WHAT NEEDS TO BE DONE:
Exactly as they appear, output all of the entries.

SUPPLIED MATERIAL:
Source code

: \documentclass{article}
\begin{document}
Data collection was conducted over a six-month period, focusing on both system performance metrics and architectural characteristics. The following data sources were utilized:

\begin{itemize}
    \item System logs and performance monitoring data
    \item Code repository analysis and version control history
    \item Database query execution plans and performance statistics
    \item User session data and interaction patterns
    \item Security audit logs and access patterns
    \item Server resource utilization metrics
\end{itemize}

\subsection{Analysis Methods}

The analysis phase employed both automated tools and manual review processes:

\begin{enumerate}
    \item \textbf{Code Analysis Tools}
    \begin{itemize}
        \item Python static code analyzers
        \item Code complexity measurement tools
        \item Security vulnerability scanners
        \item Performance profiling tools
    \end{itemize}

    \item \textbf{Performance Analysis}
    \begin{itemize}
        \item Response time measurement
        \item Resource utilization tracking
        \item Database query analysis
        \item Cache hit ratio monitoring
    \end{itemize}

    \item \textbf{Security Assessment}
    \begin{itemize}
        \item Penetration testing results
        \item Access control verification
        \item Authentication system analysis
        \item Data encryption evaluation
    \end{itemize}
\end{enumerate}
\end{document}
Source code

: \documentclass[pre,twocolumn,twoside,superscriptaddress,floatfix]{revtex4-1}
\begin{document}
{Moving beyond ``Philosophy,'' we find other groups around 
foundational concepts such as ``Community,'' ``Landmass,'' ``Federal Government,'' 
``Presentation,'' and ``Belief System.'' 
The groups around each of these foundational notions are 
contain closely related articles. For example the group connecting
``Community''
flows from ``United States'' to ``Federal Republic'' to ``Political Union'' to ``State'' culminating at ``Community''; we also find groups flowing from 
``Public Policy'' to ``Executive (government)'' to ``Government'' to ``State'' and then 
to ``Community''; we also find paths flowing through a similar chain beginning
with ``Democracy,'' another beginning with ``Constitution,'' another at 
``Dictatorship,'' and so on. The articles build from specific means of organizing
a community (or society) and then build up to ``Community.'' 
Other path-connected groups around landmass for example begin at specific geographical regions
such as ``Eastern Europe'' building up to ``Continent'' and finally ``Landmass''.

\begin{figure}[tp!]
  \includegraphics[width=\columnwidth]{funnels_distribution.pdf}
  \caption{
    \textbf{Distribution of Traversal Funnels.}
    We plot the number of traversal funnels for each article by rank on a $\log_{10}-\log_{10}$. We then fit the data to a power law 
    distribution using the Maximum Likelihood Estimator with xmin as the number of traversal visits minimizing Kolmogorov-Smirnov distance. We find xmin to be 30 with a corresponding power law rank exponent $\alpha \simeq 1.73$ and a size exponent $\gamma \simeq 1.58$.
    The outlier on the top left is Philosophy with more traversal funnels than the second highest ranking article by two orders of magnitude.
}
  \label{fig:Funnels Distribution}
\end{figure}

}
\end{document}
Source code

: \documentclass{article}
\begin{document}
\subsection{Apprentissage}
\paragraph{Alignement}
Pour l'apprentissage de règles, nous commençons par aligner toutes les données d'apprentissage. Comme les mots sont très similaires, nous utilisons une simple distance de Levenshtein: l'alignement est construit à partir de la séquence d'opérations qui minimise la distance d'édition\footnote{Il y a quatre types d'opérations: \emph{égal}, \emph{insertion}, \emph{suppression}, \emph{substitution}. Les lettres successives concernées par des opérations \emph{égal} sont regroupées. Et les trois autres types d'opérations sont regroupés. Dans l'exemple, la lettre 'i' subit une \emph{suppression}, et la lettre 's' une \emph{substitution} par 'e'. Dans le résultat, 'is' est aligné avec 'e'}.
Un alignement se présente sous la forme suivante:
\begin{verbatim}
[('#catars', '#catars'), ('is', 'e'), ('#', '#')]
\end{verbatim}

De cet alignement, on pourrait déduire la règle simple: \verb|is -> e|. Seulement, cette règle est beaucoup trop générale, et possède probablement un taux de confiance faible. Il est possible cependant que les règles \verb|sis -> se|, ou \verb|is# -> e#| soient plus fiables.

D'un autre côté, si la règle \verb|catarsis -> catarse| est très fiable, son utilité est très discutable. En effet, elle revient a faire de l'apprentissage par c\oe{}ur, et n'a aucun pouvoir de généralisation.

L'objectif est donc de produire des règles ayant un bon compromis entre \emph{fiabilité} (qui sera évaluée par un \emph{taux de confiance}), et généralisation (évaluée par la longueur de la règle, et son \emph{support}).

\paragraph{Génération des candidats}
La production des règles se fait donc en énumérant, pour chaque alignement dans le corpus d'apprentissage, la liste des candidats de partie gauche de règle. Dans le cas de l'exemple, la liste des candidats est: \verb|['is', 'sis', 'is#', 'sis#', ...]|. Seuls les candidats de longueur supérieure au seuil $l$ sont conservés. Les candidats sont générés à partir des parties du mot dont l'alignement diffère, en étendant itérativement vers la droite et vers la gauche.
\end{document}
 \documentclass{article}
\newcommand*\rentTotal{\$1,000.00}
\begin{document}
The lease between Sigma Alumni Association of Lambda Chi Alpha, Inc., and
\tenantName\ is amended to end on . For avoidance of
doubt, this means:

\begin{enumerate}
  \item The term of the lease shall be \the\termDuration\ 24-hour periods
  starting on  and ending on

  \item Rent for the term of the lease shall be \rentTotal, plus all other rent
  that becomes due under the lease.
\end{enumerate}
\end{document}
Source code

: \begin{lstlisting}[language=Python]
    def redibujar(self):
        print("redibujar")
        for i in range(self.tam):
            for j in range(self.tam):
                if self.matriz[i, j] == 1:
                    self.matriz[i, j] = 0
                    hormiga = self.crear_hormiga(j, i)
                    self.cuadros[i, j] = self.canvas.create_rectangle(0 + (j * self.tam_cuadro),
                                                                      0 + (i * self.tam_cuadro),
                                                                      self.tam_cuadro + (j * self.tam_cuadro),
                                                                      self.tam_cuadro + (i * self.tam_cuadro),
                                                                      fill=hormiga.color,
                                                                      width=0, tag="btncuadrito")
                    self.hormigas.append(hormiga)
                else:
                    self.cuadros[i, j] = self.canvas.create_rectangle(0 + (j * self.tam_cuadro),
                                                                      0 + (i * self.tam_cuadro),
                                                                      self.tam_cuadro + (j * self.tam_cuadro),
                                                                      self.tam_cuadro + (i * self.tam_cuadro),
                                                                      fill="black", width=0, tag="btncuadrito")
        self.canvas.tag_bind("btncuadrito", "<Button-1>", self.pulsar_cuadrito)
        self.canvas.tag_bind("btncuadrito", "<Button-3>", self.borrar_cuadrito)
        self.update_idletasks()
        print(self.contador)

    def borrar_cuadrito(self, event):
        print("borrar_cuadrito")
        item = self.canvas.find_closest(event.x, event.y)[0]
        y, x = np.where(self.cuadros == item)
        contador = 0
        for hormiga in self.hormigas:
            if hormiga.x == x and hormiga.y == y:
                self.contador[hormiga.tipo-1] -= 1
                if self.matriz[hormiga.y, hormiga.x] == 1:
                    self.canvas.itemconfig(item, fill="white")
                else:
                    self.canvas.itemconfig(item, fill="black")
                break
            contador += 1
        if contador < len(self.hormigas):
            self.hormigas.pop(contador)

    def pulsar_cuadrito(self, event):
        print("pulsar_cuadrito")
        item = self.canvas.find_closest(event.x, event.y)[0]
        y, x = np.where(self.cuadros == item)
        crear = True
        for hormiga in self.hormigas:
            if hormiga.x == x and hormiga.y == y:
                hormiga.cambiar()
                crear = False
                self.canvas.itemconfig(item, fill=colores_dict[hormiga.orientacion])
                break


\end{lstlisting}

REPLY:
Source code

: \documentclass{article}
\begin{document}
Data collection was conducted over a six-month period, focusing on both system performance metrics and architectural characteristics. The following data sources were utilized:

\begin{itemize}
    \item System logs and performance monitoring data
    \item Code repository analysis and version control history
    \item Database query execution plans and performance statistics
    \item User session data and interaction patterns
    \item Security audit logs and access patterns
    \item Server resource utilization metrics
\end{itemize}

\subsection{Analysis Methods}

The analysis phase employed both automated tools and manual review processes:

\begin{enumerate}
    \item \textbf{Code Analysis Tools}
    \begin{itemize}
        \item Python static code analyzers
        \item Code complexity measurement tools
        \item Security vulnerability scanners
        \item Performance profiling tools
    \end{itemize}

    \item \textbf{Performance Analysis}
    \begin{itemize}
        \item Response time measurement
        \item Resource utilization tracking
        \item Database query analysis
        \item Cache hit ratio monitoring
    \end{itemize}

    \item \textbf{Security Assessment}
    \begin{itemize}
        \item Penetration testing results
        \item Access control verification
        \item Authentication system analysis
        \item Data encryption evaluation
    \end{itemize}
\end{enumerate}
\end{document}
Source code

: \documentclass[pre,twocolumn,twoside,superscriptaddress,floatfix]{revtex4-1}
\begin{document}
{Moving beyond ``Philosophy,'' we find other groups around 
foundational concepts such as ``Community,'' ``Landmass,'' ``Federal Government,'' 
``Presentation,'' and ``Belief System.'' 
The groups around each of these foundational notions are 
contain closely related articles. For example the group connecting
``Community''
flows from ``United States'' to ``Federal Republic'' to ``Political Union'' to ``State'' culminating at ``Community''; we also find groups flowing from 
``Public Policy'' to ``Executive (government)'' to ``Government'' to ``State'' and then 
to ``Community''; we also find paths flowing through a similar chain beginning
with ``Democracy,'' another beginning with ``Constitution,'' another at 
``Dictatorship,'' and so on. The articles build from specific means of organizing
a community (or society) and then build up to ``Community.'' 
Other path-connected groups around landmass for example begin at specific geographical regions
such as ``Eastern Europe'' building up to ``Continent'' and finally ``Landmass''.

\begin{figure}[tp!]
  \includegraphics[width=\columnwidth]{funnels_distribution.pdf}
  \caption{
    \textbf{Distribution of Traversal Funnels.}
    We plot the number of traversal funnels for each article by rank on a $\log_{10}-\log_{10}$. We then fit the data to a power law 
    distribution using the Maximum Likelihood Estimator with xmin as the number of traversal visits minimizing Kolmogorov-Smirnov distance. We find xmin to be 30 with a corresponding power law rank exponent $\alpha \simeq 1.73$ and a size exponent $\gamma \simeq 1.58$.
    The outlier on the top left is Philosophy with more traversal funnels than the second highest ranking article by two orders of magnitude.
}
  \label{fig:Funnels Distribution}
\end{figure}

}
\end{document}
Source code

: \documentclass{article}
\begin{document}
\subsection{Apprentissage}
\paragraph{Alignement}
Pour l'apprentissage de règles, nous commençons par aligner toutes les données d'apprentissage. Comme les mots sont très similaires, nous utilisons une simple distance de Levenshtein: l'alignement est construit à partir de la séquence d'opérations qui minimise la distance d'édition\footnote{Il y a quatre types d'opérations: \emph{égal}, \emph{insertion}, \emph{suppression}, \emph{substitution}. Les lettres successives concernées par des opérations \emph{égal} sont regroupées. Et les trois autres types d'opérations sont regroupés. Dans l'exemple, la lettre 'i' subit une \emph{suppression}, et la lettre 's' une \emph{substitution} par 'e'. Dans le résultat, 'is' est aligné avec 'e'}.
Un alignement se présente sous la forme suivante:
\begin{verbatim}
[('#catars', '#catars'), ('is', 'e'), ('#', '#')]
\end{verbatim}

De cet alignement, on pourrait déduire la règle simple: \verb|is -> e|. Seulement, cette règle est beaucoup trop générale, et possède probablement un taux de confiance faible. Il est possible cependant que les règles \verb|sis -> se|, ou \verb|is# -> e#| soient plus fiables.

D'un autre côté, si la règle \verb|catarsis -> catarse| est très fiable, son utilité est très discutable. En effet, elle revient a faire de l'apprentissage par c\oe{}ur, et n'a aucun pouvoir de généralisation.

L'objectif est donc de produire des règles ayant un bon compromis entre \emph{fiabilité} (qui sera évaluée par un \emph{taux de confiance}), et généralisation (évaluée par la longueur de la règle, et son \emph{support}).

\paragraph{Génération des candidats}
La production des règles se fait donc en énumérant, pour chaque alignement dans le corpus d'apprentissage, la liste des candidats de partie gauche de règle. Dans le cas de l'exemple, la liste des candidats est: \verb|['is', 'sis', 'is#', 'sis#', ...]|. Seuls les candidats de longueur supérieure au seuil $l$ sont conservés. Les candidats sont générés à partir des parties du mot dont l'alignement diffère, en étendant itérativement vers la droite et vers la gauche.
\end{document}
 \documentclass{article}
\newcommand*\rentTotal{\$1,000.00}
\begin{document}
The lease between Sigma Alumni Association of Lambda Chi Alpha, Inc., and
\tenantName\ is amended to end on . For avoidance of
doubt, this means:

\begin{enumerate}
  \item The term of the lease shall be \the\termDuration\ 24-hour periods
  starting on  and ending on

  \item Rent for the term of the lease shall be \rentTotal, plus all other rent
  that becomes due under the lease.
\end{enumerate}
\end{document}
Source code

: \begin{lstlisting}[language=Python]
    def redibujar(self):
        print("redibujar")
        for i in range(self.tam):
            for j in range(self.tam):
                if self.matriz[i, j] == 1:
                    self.matriz[i, j] = 0
                    hormiga = self.crear_hormiga(j, i)
                    self.cuadros[i, j] = self.canvas.create_rectangle(0 + (j * self.tam_cuadro),
                                                                      0 + (i * self.tam_cuadro),
                                                                      self.tam_cuadro + (j * self.tam_cuadro),
                                                                      self.tam_cuadro + (i * self.tam_cuadro),
                                                                      fill=hormiga.color,
                                                                      width=0, tag="btncuadrito")
                    self.hormigas.append(hormiga)
                else:
                    self.cuadros[i, j] = self.canvas.create_rectangle(0 + (j * self.tam_cuadro),
                                                                      0 + (i * self.tam_cuadro),
                                                                      self.tam_cuadro + (j * self.tam_cuadro),
                                                                      self.tam_cuadro + (i * self.tam_cuadro),
                                                                      fill="black", width=0, tag="btncuadrito")
        self.canvas.tag_bind("btncuadrito", "<Button-1>", self.pulsar_cuadrito)
        self.canvas.tag_bind("btncuadrito", "<Button-3>", self.borrar_cuadrito)
        self.update_idletasks()
        print(self.contador)

    def borrar_cuadrito(self, event):
        print("borrar_cuadrito")
        item = self.canvas.find_closest(event.x, event.y)[0]
        y, x = np.where(self.cuadros == item)
        contador = 0
        for hormiga in self.hormigas:
            if hormiga.x == x and hormiga.y == y:
                self.contador[hormiga.tipo-1] -= 1
                if self.matriz[hormiga.y, hormiga.x] == 1:
                    self.canvas.itemconfig(item, fill="white")
                else:
                    self.canvas.itemconfig(item, fill="black")
                break
            contador += 1
        if contador < len(self.hormigas):
            self.hormigas.pop(contador)

    def pulsar_cuadrito(self, event):
        print("pulsar_cuadrito")
        item = self.canvas.find_closest(event.x, event.y)[0]
        y, x = np.where(self.cuadros == item)
        crear = True
        for hormiga in self.hormigas:
            if hormiga.x == x and hormiga.y == y:
                hormiga.cambiar()
                crear = False
                self.canvas.itemconfig(item, fill=colores_dict[hormiga.orientacion])
                break


\end{lstlisting}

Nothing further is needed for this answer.